What your kids should be drinking
Many of the products targeted to children, such as toddler formulas, caffeinated beverages and even plant-based/non-dairy drinks like rice and oat milk are NOT on the list of recommended beverages for kids just released by leading medical and nutrition organizations.
What did make the list for the birth-to-five-year-old set: breast milk, infant formula, water, and plain milk.
The recommendations were developed as part of an unprecedented collaboration by experts at the Academy of Nutrition and Dietetics (the Academy), American Academy of Pediatric Dentistry (AAPD), American Academy of Pediatrics (AAP), and the American Heart Association (AHA) under the leadership of Healthy Eating Research (HER), a leading nutrition research organization, and with funding from the Robert Wood Johnson Foundation (RWJF).
“Early childhood is an important time to start shaping nutrition habits and promoting healthy beverage consumption,” said Megan Lott, MPH, RD, Deputy Director of Healthy Eating Research, which convened the expert panel.
Avoid sugar-sweetened drinks
The experts caution against beverages that are sources of added sugars in young children’s diets, including flavored milks (e.g., chocolate, strawberry) and sugar- and low-calorie sweetened beverages.
“As a pediatrician, I know what a child drinks can be almost as important as what they eat, in terms of a healthy diet. This is especially true for very young children,” said Natalie Muth, MD, who represented the American Academy of Pediatrics on the expert panel. “We know that children learn what flavors they prefer at a very early age—as young as 9 months—and these preferences can last through childhood and adulthood. That’s why it’s important to set them on a healthy course.” “Nearly 40,000 people in the U.S. die each year from heart problems due to overconsumption of sugary drinks. This is unhealthy and unacceptable, and the seismic shift in our culture needed to change this status quo must start with our kids,” said Nancy Brown, CEO of the American Heart Association.

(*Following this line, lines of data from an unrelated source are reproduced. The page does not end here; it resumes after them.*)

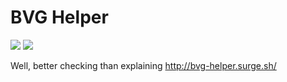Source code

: # BVG Helper

![](https://img.shields.io/badge/TS-ES5-blue) ![](https://img.shields.io/badge/REDUX-v7.2.1-purple)

Well, better checking than explaining
http://bvg-helper.surge.sh/


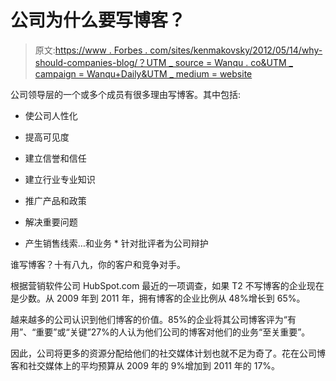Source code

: # 公司为什么要写博客？

> 原文:[https://www . Forbes . com/sites/kenmakovsky/2012/05/14/why-should-companies-blog/？UTM _ source = Wanqu . co&UTM _ campaign = Wanqu+Daily&UTM _ medium = website](https://www.forbes.com/sites/kenmakovsky/2012/05/14/why-should-companies-blog/?utm_source=wanqu.co&utm_campaign=Wanqu+Daily&utm_medium=website)

公司领导层的一个或多个成员有很多理由写博客。其中包括:

*   使公司人性化

*   提高可见度
*   建立信誉和信任
*   建立行业专业知识
*   推广产品和政策

*   解决重要问题
*   产生销售线索…和业务
<fbs-ad position="inread" progressive="" ad-id="article-0-inread" aria-hidden="true" role="presentation">*   针对批评者为公司辩护</fbs-ad>

谁写博客？十有八九，你的客户和竞争对手。

根据营销软件公司 HubSpot.com 最近的一项调查，如果 T2 不写博客的企业现在是少数。从 2009 年到 2011 年，拥有博客的企业比例从 48%增长到 65%。

越来越多的公司认识到他们博客的价值。85%的企业将其公司博客评为“有用”、“重要”或“关键”27%的人认为他们公司的博客对他们的业务“至关重要”。

因此，公司将更多的资源分配给他们的社交媒体计划也就不足为奇了。花在公司博客和社交媒体上的平均预算从 2009 年的 9%增加到 2011 年的 17%。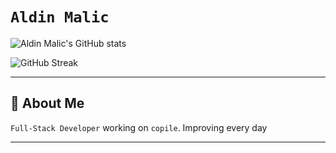 # `Aldin Malic`

![Aldin Malic's GitHub stats](https://github-readme-stats-three-topaz-49.vercel.app/api?username=ALADIN847&theme=rose_pine&count_private=true&show_icons=true&hide=stars,issues)

![GitHub Streak](https://streak-stats.demolab.com?user=ALADIN847&theme=dracula&hide_border=true&count_private=true)

---

## 🚀 About Me

`Full-Stack Developer` working on `copile`. Improving every day

---

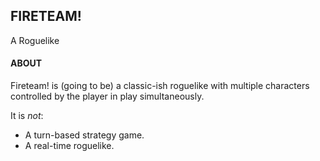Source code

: ## FIRETEAM!
A Roguelike
#### ABOUT

Fireteam! is (going to be) a classic-ish roguelike with multiple characters controlled by the player in play simultaneously.

It is *not*:
* A turn-based strategy game.
* A real-time roguelike.
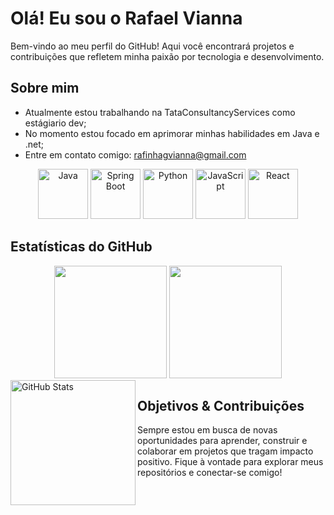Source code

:# Olá! Eu sou o Rafael Vianna

Bem-vindo ao meu perfil do GitHub! Aqui você encontrará projetos e contribuições que refletem minha paixão por tecnologia e desenvolvimento.

## Sobre mim
- Atualmente estou trabalhando na TataConsultancyServices como estágiario dev;
- No momento estou focado em aprimorar minhas habilidades em Java e .net;
- Entre em contato comigo: rafinhagvianna@gmail.com

<p align="center">
  <img src="https://cdn.jsdelivr.net/gh/devicons/devicon/icons/java/java-original.svg" alt="Java" width="80" height="80"/>
  <img src="https://cdn.jsdelivr.net/gh/devicons/devicon/icons/spring/spring-original.svg" alt="Spring Boot" width="80" height="80"/>
  <img src="https://cdn.jsdelivr.net/gh/devicons/devicon/icons/python/python-original.svg" alt="Python" width="80" height="80"/>
  <img src="https://cdn.jsdelivr.net/gh/devicons/devicon/icons/javascript/javascript-original.svg" alt="JavaScript" width="80" height="80"/>
  <img src="https://cdn.jsdelivr.net/gh/devicons/devicon/icons/react/react-original.svg" alt="React" width="80" height="80"/>
</p>


## Estatísticas do GitHub
<div align="center">
  <img height="180em" src="https://github-readme-stats.vercel.app/api?username=rafinhagvianna&show_icons=true&theme=tokyonight&cache_seconds=86400"/>
  <img height="180em" src="https://github-readme-stats.vercel.app/api/top-langs/?username=rafinhagvianna&layout=compact&langs_count=7&theme=tokyonight&cache_seconds=86400"/>
</div>
<img 
  align="left" 
  alt="GitHub Stats" 
  height="200" 
  src="https://github-readme-stats.vercel.app/api/top-langs/?username=rafinhagvianna&theme=tokyonight&layout=compact&custom_title=Tecnologias&langs_count=9&timestamp=123456789" 
/>

## Objetivos & Contribuições
Sempre estou em busca de novas oportunidades para aprender, construir e colaborar em projetos que tragam impacto positivo. Fique à vontade para explorar meus repositórios e conectar-se comigo!

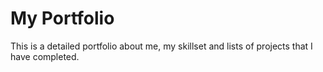 # My Portfolio
This is a detailed portfolio about me, my skillset and lists of projects that I have completed.
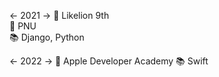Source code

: <- 2021 ->
🦁 Likelion 9th <br>
🏫 PNU <br>
📚 Django, Python <br>

<- 2022 ->
🍏 Apple Developer Academy
📚 Swift
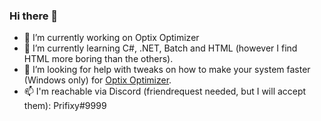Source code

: ### Hi there 👋

- 🔭 I’m currently working on Optix Optimizer
- 🌱 I’m currently learning C#, .NET, Batch and HTML (however I find HTML more boring than the others).
- 🤔 I’m looking for help with tweaks on how to make your system faster (Windows only) for [Optix Optimizer](https://jaapvd.nl/optix).
- 📫 I'm reachable via Discord (friendrequest needed, but I will accept them): Prifixy#9999
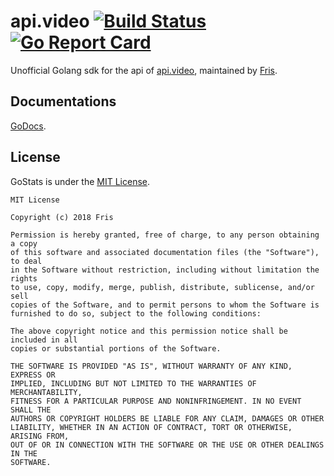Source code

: # api.video [![Build Status](https://travis-ci.com/OGFris/api.video.svg?branch=master)](https://travis-ci.com/OGFris/api.video) [![Go Report Card](https://goreportcard.com/badge/github.com/OGFris/api.video)](https://goreportcard.com/report/github.com/OGFris/api.video)
 Unofficial Golang sdk for the api of [api.video](https://api.video), maintained by [Fris](https://twitter.com/FrisXYZ).

## Documentations
 [GoDocs](https://godoc.org/github.com/OGFris/api.video).

## License
 GoStats is under the [MIT License](https://github.com/OGFris/api.video/blob/master/LICENSE).

    MIT License

    Copyright (c) 2018 Fris

    Permission is hereby granted, free of charge, to any person obtaining a copy
    of this software and associated documentation files (the "Software"), to deal
    in the Software without restriction, including without limitation the rights
    to use, copy, modify, merge, publish, distribute, sublicense, and/or sell
    copies of the Software, and to permit persons to whom the Software is
    furnished to do so, subject to the following conditions:
 
    The above copyright notice and this permission notice shall be included in all
    copies or substantial portions of the Software.
    
    THE SOFTWARE IS PROVIDED "AS IS", WITHOUT WARRANTY OF ANY KIND, EXPRESS OR
    IMPLIED, INCLUDING BUT NOT LIMITED TO THE WARRANTIES OF MERCHANTABILITY,
    FITNESS FOR A PARTICULAR PURPOSE AND NONINFRINGEMENT. IN NO EVENT SHALL THE
    AUTHORS OR COPYRIGHT HOLDERS BE LIABLE FOR ANY CLAIM, DAMAGES OR OTHER
    LIABILITY, WHETHER IN AN ACTION OF CONTRACT, TORT OR OTHERWISE, ARISING FROM,
    OUT OF OR IN CONNECTION WITH THE SOFTWARE OR THE USE OR OTHER DEALINGS IN THE
    SOFTWARE.
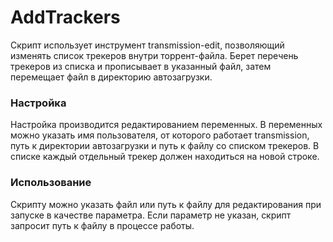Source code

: # AddTrackers
Скрипт использует инструмент transmission-edit, позволяющий изменять список трекеров внутри торрент-файла.
Берет перечень трекеров из списка и прописывает в указанный файл, затем перемещает файл в директорию автозагрузки.

### Настройка
Настройка производится редактированием переменных.
В переменных можно указать имя пользователя, от которого работает transmission, путь к директории автозагрузки и путь к файлу со списком трекеров.
В списке каждый отдельный трекер должен находиться на новой строке.

### Использование
Скрипту можно указать файл или путь к файлу для редактирования при запуске в качестве параметра.
Если параметр не указан, скрипт запросит путь к файлу в процессе работы.
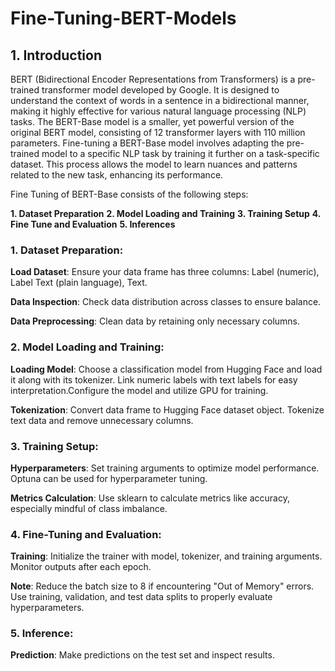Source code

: # Fine-Tuning-BERT-Models

## 1. Introduction
BERT (Bidirectional Encoder Representations from Transformers) is a pre-trained transformer model developed by Google. It is designed to understand the context of words in a sentence in a bidirectional manner, making it highly effective for various natural language processing (NLP) tasks. The BERT-Base model is a smaller, yet powerful version of the original BERT model, consisting of 12 transformer layers with 110 million parameters.
Fine-tuning a BERT-Base model involves adapting the pre-trained model to a specific NLP task by training it further on a task-specific dataset. This process allows the model to learn nuances and patterns related to the new task, enhancing its performance.

Fine Tuning of BERT-Base consists of the following steps:

**1. Dataset Preparation**
**2. Model Loading and Training**
**3. Training Setup**
**4. Fine Tune and Evaluation**
**5. Inferences**
</br>

### 1. Dataset Preparation:
**Load Dataset**:
Ensure your data frame has three columns: Label (numeric), Label Text (plain language), Text.

**Data Inspection**:
Check data distribution across classes to ensure balance.

**Data Preprocessing**:
Clean data by retaining only necessary columns.

### 2. Model Loading and Training:
**Loading Model**:
Choose a classification model from Hugging Face and load it along with its tokenizer. Link numeric labels with text labels for easy interpretation.Configure the model and utilize GPU for training.

**Tokenization**:
Convert data frame to Hugging Face dataset object. Tokenize text data and remove unnecessary columns.

### 3. Training Setup:
**Hyperparameters**:
Set training arguments to optimize model performance. Optuna can be used for hyperparameter tuning.

**Metrics Calculation**:
Use sklearn to calculate metrics like accuracy, especially mindful of class imbalance.

### 4. Fine-Tuning and Evaluation:
**Training**:
Initialize the trainer with model, tokenizer, and training arguments. Monitor outputs after each epoch.

**Note**:
Reduce the batch size to 8 if encountering "Out of Memory" errors. Use training, validation, and test data splits to properly evaluate hyperparameters.

### 5. Inference:
**Prediction**:
Make predictions on the test set and inspect results.
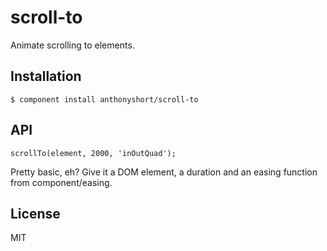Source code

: 
# scroll-to

  Animate scrolling to elements.

## Installation

    $ component install anthonyshort/scroll-to

## API

    scrollTo(element, 2000, 'inOutQuad');

Pretty basic, eh? Give it a DOM element, a duration and an easing function from component/easing.

## License

  MIT
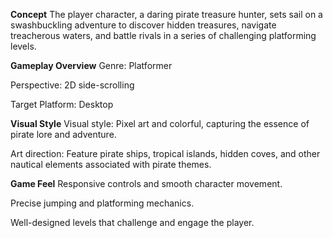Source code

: **Concept**
The player character, a daring pirate treasure hunter, sets sail on a swashbuckling adventure to discover hidden treasures, navigate treacherous waters, and battle rivals in a series of challenging platforming levels.

**Gameplay Overview**
Genre: Platformer

Perspective: 2D side-scrolling

Target Platform: Desktop

**Visual Style**
Visual style: Pixel art and colorful, capturing the essence of pirate lore and adventure.

Art direction: Feature pirate ships, tropical islands, hidden coves, and other nautical elements associated with pirate themes.

**Game Feel**
Responsive controls and smooth character movement.

Precise jumping and platforming mechanics.

Well-designed levels that challenge and engage the player.
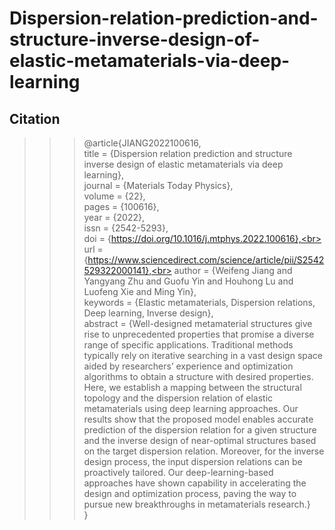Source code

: # Dispersion-relation-prediction-and-structure-inverse-design-of-elastic-metamaterials-via-deep-learning

## Citation
>>>@article{JIANG2022100616,<br>
title = {Dispersion relation prediction and structure inverse design of elastic metamaterials via deep learning},<br>
journal = {Materials Today Physics},<br>
volume = {22},<br>
pages = {100616},<br>
year = {2022},<br>
issn = {2542-5293},<br>
doi = {https://doi.org/10.1016/j.mtphys.2022.100616},<br>
url = {https://www.sciencedirect.com/science/article/pii/S2542529322000141},<br>
author = {Weifeng Jiang and Yangyang Zhu and Guofu Yin and Houhong Lu and Luofeng Xie and Ming Yin},<br>
keywords = {Elastic metamaterials, Dispersion relations, Deep learning, Inverse design},<br>
abstract = {Well-designed metamaterial structures give rise to unprecedented properties that promise a diverse range of specific applications. Traditional methods typically rely on iterative searching in a vast design space aided by researchers’ experience and optimization algorithms to obtain a structure with desired properties. Here, we establish a mapping between the structural topology and the dispersion relation of elastic metamaterials using deep learning approaches. Our results show that the proposed model enables accurate prediction of the dispersion relation for a given structure and the inverse design of near-optimal structures based on the target dispersion relation. Moreover, for the inverse design process, the input dispersion relations can be proactively tailored. Our deep-learning-based approaches have shown capability in accelerating the design and optimization process, paving the way to pursue new breakthroughs in metamaterials research.}<br>
}
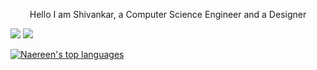 <p align="center" size=""30">
Hello I am Shivankar, a Computer Science Engineer and a Designer
</p>

![](JavaScript) ![](https://komarev.com/ghpvc/?username=shiv4nk4r&color=blue)


[![Naereen's top languages](https://github-readme-stats.vercel.app/api/top-langs/?username=shiv4nk4r&theme=blue-green)](https://github.com/anuraghazra/github-readme-stats)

Healthy beverage recommendations:
The recommendations outlined below by age are intended for healthy children in the United States and do not address medical situations in which specific nutrition guidance is needed to manage a health condition or specific dietary choices such as abstaining from animal products.
As always, consult with your health care provider about your child’s individual needs.
- All children 5 and under should avoid drinking flavored milks, toddler formulas, plant-based/non-dairy milks*, caffeinated beverages and sugar- and low-calorie sweetened beverages, as these beverages can be big sources of added sugars in young children’s diets and provide no unique nutritional value.
- 0-6 months: Babies need only breast milk or infant formula to get enough fluids and proper nutrition.
- 6-12 months: In addition to breast milk or infant formula, offer a small amount of drinking water once solid foods are introduced to help babies get familiar with the taste – just a few sips at mealtimes is all it takes. It’s best for children under 1 not to drink juice. Even 100% fruit juice offers no nutritional benefits over whole fruit.
- 12-24 months: It’s time to add whole milk, which has many essential nutrients, along with plain drinking water for hydration. A small amount of juice is ok, but make sure it’s 100% fruit juice to avoid added sugar. Better yet, serve small pieces of real fruit, which is even healthier.
- 2-5 years: Milk and water are the go-to beverages. Look for milks with less fat than whole milk, like skim (non-fat) or low-fat (1%). If you choose to serve 100% fruit juice, stick to a small amount, and remember adding water can make a little go a long way!
See the full guidelines and learn more at http://www.healthydrinkshealthykids.org. This site also contains a set of parent-focused one-minute videos, in English and Spanish, covering all the different topics included in the guidelines such as tips for swapping out sugary drinks and understanding different types of milk.
To develop the evidence-based recommendations, HER conducted an extensive review of scientific literature, existing guidelines from national and international bodies, and reports on early childhood beverage consumption. It also convened an expert panel of representatives from AAP, AHA, the Academy, and AAPD and a scientific advisory committee whose members discussed and reviewed the preliminary and final recommendations. Panelists and committee members were experts in pediatrics, early childhood nutrition, dentistry, and dietary and nutrition guidance.
*Notes: Evidence indicates that, with the exception of fortified soymilk, many plant-based/non-dairy milk alternatives lack key nutrients found in cow’s milk. Our bodies cannot absorb nutrients in these non-dairy milks as well as they can from regular milk. Non-dairy milks may be a good choice if a child is allergic to dairy, lactose intolerant, or is in a family that has made specific dietary choices such as abstaining from animal products. Be sure to consult with your health care provider to choose the right milk substitute to ensure that your child is still getting adequate amounts of the key nutrients found in milk, such as protein, calcium, and vitamin D, which are essential for healthy growth and development.